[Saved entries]

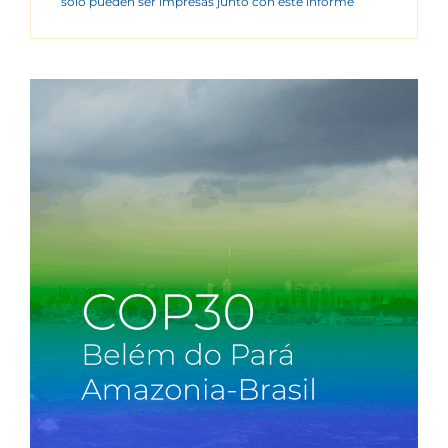
sólo pueden ser impresas junto con este informe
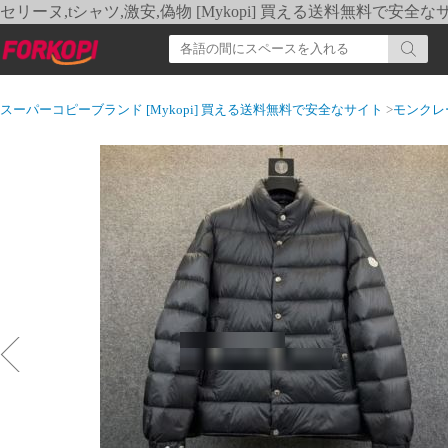
セリーヌ,tシャツ,激安,偽物 [Mykopi] 買える送料無料で安全な
スーパーコピーブランド [Mykopi] 買える送料無料で安全なサイト
>
モンクレ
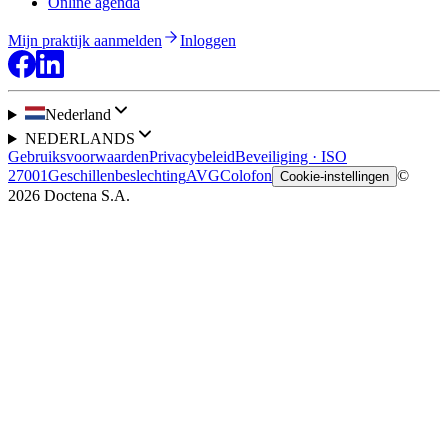
Online agenda
Mijn praktijk aanmelden
Inloggen
Nederland
NEDERLANDS
Gebruiksvoorwaarden
Privacybeleid
Beveiliging · ISO
27001
Geschillenbeslechting
AVG
Colofon
©
Cookie-instellingen
2026 Doctena S.A.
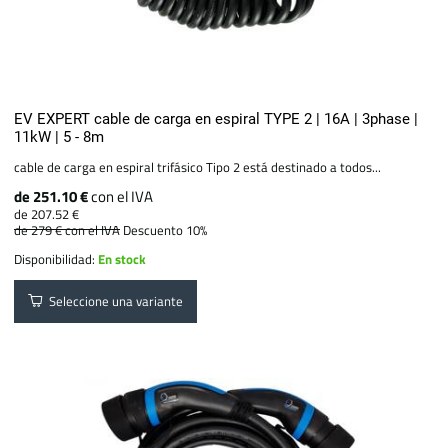
EV EXPERT cable de carga en espiral TYPE 2 | 16A | 3phase |
11kW | 5 - 8m
cable de carga en espiral trifásico Tipo 2 está destinado a todos...
de 251.10 €
con el IVA
de 207.52 €
de 279 €
con el IVA
Descuento 10%
Disponibilidad:
En stock
Seleccione una variante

**DESCRIPTION OF THE TASK:** Transcribe all of the data above exactly; no picture belongs in the copy.

**REPLY TO THE EXERCISE:**
sólo pueden ser impresas junto con este informe
セリーヌ,tシャツ,激安,偽物 [Mykopi] 買える送料無料で安全な
スーパーコピーブランド [Mykopi] 買える送料無料で安全なサイト
>
モンクレ
Online agenda
Mijn praktijk aanmelden
Inloggen
Nederland
NEDERLANDS
Gebruiksvoorwaarden
Privacybeleid
Beveiliging · ISO
27001
Geschillenbeslechting
AVG
Colofon
©
Cookie-instellingen
2026 Doctena S.A.
EV EXPERT cable de carga en espiral TYPE 2 | 16A | 3phase |
11kW | 5 - 8m
cable de carga en espiral trifásico Tipo 2 está destinado a todos...
de 251.10 €
con el IVA
de 207.52 €
de 279 €
con el IVA
Descuento 10%
Disponibilidad:
En stock
Seleccione una variante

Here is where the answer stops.